[Opening Records supplied section]

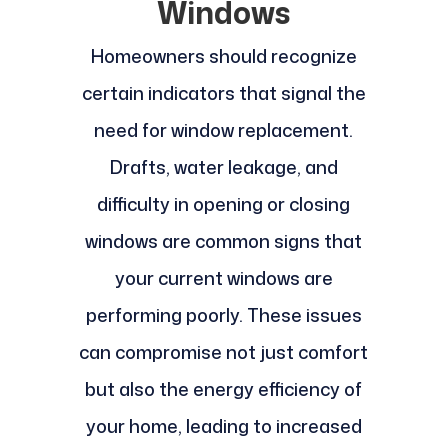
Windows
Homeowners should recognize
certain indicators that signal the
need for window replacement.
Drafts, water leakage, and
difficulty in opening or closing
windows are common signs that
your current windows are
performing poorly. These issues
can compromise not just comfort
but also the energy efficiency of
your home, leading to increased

[Closing Records supplied section]

Print nothing but the lines from the one that contains "Drafts, water leakage, and" to the final line of the data, both included, exactly as they read.

Drafts, water leakage, and
difficulty in opening or closing
windows are common signs that
your current windows are
performing poorly. These issues
can compromise not just comfort
but also the energy efficiency of
your home, leading to increased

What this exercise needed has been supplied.